Stored data entries
>>>>>
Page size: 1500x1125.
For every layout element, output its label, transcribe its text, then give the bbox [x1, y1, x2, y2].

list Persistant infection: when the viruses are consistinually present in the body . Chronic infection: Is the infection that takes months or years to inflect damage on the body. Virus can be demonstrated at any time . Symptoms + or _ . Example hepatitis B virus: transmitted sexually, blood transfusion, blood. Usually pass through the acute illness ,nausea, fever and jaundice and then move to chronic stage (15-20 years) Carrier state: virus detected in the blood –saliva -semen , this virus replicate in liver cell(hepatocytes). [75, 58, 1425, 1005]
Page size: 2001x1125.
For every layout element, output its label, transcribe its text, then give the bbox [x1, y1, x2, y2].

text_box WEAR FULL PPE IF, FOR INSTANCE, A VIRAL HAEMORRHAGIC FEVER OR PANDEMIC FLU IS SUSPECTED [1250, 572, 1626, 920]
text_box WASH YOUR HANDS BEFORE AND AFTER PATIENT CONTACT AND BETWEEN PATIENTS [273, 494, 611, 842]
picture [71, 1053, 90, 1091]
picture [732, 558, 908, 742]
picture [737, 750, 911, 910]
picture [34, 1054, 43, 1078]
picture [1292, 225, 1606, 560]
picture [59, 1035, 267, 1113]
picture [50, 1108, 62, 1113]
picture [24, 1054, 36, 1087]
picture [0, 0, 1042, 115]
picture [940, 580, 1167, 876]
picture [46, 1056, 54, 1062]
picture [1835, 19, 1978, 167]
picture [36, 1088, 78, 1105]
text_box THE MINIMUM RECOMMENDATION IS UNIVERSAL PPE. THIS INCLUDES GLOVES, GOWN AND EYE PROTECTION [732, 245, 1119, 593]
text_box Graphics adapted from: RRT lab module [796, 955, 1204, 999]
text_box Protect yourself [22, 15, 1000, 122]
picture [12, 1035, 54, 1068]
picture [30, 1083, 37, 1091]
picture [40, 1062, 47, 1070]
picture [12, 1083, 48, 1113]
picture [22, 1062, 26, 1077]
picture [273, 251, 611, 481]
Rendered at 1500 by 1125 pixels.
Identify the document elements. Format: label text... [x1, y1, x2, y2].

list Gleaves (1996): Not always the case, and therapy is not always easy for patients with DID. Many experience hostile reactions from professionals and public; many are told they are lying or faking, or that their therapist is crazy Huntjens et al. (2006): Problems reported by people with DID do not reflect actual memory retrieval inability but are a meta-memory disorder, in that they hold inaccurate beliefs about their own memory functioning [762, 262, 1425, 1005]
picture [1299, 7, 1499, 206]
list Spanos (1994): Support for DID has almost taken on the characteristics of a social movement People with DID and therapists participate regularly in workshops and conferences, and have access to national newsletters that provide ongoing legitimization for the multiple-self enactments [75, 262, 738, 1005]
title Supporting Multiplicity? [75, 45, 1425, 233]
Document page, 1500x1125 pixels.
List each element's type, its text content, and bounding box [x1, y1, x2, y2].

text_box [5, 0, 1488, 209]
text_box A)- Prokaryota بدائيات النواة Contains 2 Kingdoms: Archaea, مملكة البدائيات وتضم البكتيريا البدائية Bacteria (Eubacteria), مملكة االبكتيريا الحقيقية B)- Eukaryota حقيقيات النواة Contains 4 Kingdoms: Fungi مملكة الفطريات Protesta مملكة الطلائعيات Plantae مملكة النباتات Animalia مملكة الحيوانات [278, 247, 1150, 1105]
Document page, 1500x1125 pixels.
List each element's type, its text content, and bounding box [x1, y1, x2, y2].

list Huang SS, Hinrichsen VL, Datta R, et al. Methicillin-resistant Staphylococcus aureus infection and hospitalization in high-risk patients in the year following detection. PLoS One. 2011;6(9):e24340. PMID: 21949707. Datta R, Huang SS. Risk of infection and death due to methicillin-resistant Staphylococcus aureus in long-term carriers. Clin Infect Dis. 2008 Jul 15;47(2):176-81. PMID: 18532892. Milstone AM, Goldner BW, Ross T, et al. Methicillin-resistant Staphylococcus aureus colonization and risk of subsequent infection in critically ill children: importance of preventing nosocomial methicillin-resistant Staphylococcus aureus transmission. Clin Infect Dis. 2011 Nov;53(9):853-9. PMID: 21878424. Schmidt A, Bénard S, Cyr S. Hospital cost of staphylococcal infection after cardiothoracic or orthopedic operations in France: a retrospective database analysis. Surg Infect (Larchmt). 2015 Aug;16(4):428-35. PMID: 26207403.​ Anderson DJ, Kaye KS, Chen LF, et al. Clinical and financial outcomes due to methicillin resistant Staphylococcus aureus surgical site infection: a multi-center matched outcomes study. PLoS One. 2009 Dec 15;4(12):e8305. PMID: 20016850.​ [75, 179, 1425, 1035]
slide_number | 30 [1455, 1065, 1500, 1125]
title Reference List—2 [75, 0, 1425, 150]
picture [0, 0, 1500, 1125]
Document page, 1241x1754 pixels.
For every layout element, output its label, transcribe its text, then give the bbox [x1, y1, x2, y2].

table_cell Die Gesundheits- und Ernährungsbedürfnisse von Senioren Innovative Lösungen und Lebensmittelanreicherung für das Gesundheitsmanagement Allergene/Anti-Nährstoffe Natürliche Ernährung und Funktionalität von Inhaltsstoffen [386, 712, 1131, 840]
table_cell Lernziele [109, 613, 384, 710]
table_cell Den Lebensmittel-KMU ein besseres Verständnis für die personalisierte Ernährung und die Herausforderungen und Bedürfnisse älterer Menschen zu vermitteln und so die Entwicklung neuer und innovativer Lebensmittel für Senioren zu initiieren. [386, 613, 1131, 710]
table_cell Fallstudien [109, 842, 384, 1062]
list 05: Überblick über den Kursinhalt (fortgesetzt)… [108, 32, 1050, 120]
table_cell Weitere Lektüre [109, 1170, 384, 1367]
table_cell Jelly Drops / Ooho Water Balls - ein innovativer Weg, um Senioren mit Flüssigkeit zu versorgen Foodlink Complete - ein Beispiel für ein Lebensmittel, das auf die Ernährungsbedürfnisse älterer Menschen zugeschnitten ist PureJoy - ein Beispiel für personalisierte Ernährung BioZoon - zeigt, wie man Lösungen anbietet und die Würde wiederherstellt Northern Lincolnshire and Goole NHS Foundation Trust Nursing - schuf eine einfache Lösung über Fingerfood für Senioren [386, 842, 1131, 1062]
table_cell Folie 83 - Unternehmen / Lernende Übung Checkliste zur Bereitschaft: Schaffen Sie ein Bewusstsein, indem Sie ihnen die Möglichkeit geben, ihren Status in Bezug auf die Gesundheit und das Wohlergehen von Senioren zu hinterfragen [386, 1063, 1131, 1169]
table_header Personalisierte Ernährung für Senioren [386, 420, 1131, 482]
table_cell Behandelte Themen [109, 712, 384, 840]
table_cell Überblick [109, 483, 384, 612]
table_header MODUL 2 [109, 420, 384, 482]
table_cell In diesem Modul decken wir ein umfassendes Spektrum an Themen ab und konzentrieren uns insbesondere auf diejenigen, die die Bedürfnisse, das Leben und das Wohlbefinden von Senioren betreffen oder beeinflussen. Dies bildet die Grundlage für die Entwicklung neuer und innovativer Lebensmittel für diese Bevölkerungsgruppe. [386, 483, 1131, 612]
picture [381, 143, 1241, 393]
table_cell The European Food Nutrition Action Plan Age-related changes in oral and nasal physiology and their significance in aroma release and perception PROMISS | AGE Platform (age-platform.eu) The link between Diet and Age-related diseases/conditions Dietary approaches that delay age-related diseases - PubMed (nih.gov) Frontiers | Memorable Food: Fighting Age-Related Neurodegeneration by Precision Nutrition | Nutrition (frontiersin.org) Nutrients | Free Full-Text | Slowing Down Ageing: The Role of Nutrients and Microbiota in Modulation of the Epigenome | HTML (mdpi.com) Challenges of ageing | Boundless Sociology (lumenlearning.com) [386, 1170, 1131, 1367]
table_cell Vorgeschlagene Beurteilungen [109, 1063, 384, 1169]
<<<<<
**WHAT YOU WILL DO:**
Whenever a line above contains "from", copy that line.

**EXPECTED OUTPUT:**
text_box Graphics adapted from: RRT lab module [796, 955, 1204, 999]
list Gleaves (1996): Not always the case, and therapy is not always easy for patients with DID. Many experience hostile reactions from professionals and public; many are told they are lying or faking, or that their therapist is crazy Huntjens et al. (2006): Problems reported by people with DID do not reflect actual memory retrieval inability but are a meta-memory disorder, in that they hold inaccurate beliefs about their own memory functioning [762, 262, 1425, 1005]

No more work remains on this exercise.